#### [Görev]
MoMA direktörüyle yapılan söyleşide Glenn D. Lowry, İslam sanatlarına ilgisinin hangi yüzyılların minyatür resmine duyduğu hayranlığa uzandığını söylüyor?

#### [Verilen metin]
* * * * * * *

MoMA Direktörü’nden ‘İnsanlık Suçu’ uyarısı
ABD’nin New York kenti Manhattan bölgesinde yer alan 1929 tarihli Modern Sanat Müzesi’nin (MoMA) Direktörü Glenn D. Lowry, Cumhuriyet’e konuştu.
EVRİM ALTUĞ
Picasso Heykel sergisine ev sahipliği yapan müze direktörüne göre, ‘anıtlar ve sanat eserlerinin, adı her ne olursa olsun tüm gruplar elinde ahlaksızca yok edilmesi, affedilmez, kınanması gereken ve insanlığa karşı suç olarak tariflenmesi söz konusu bir yıkım.’
- İstanbul’a dair temel endişeleriniz ve umutlarınız, proje ortağınız İstanbul Modern’e (İM) ilişkin beklentileriniz nelerdir?
Bence İstanbul ve tabii onun uzantısı olarak Türkiye, İslamın radikal ve muhafazakâr yaklaşımları, ilerici ve geleneksel değerler, gelişmeye başlayan halk ve zorlayan ekonomik güçlükler ve bölgedeki istikrar ve kargaşa arasında, enteresan bir kesişme noktası. Bu, kültürel ortamı oldukça etkileyici yapan şey ve İM gibi müzelerin çok önemli oluşunun nedenidir. Bu tür yerler, pek çok konunun dile getirilebildiği mekânlar halinde ve günümüzün en meydan okuyucu meseleleriyle ilgili bağımsız duruşları da beni yurttaşlık söylemi açısından da oldukça etkilemekte.
- Birikiminizde İslam sanatının da yeri var. İslam sanatının evrimi üzerine, geleneksel ve modern bazda ne düşünüyorsunuz?
Sözgelimi Körfezdeki sanat yatırımı patlamasına ilişkin görüşünüz nedir?
İslam sanatlarına ilgim, bilhassa 15 ve 16’ncı yüzyıl minyatür resmine dair hayranlığıma uzanıyor ve bu ilgi yıllara uzanan, içine güncel pratikleri de katan bir artış seyrediyor. Son 10 yılda Körfez’de yaşanan güncel sanat patlamasını bizzat yakından takip ettim, ama bunun ne kadar süreceği sorusunun takdiri için henüz bir hüküm vermek de mümkün değildir.
- Tahran’daki, Şah döneminden gelme modern sanat koleksiyonu üzerine ne düşünüyorsunuz?
Tıpkı Lübnanlı sanatçı Walid Raad’ın son işlerinden birinde de tespit ettiği üzere, Körfez’de her ne olup bitiyorsa, bunu maddi zenginlik üzerinden elde ediyor. Amman, Beyrut, İstanbul ve Cezayir gibi öteki yerlerde ise, dileyenler, bir tutam sanatçının, güncel diyalog için ciddi bir teşvik içinde olduğunu görebiliyor.

* * * * * * *

#### [Veri kesiti]
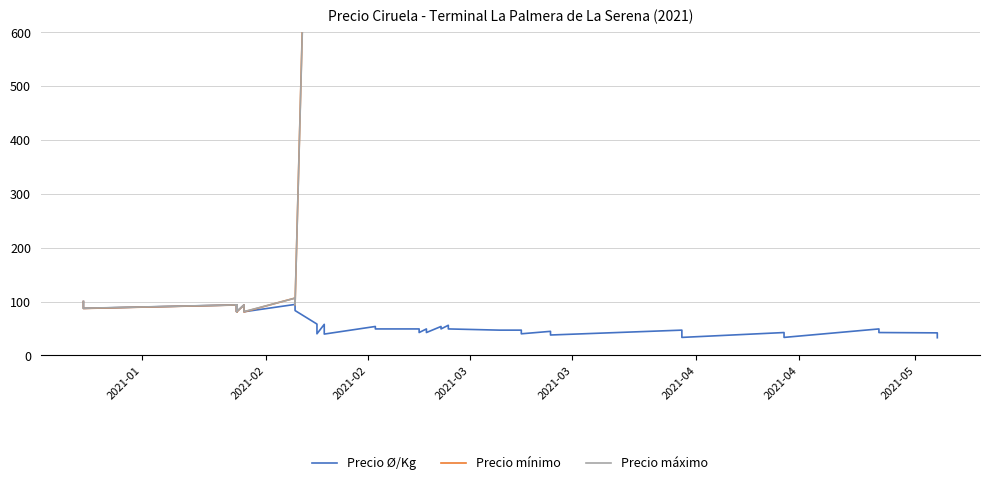

What is the sum of all Precio máximo values?

39162.5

* * * * * * *

#### [Çözüm]
15 ve 16’ncı yüzyıl minyatür resmine.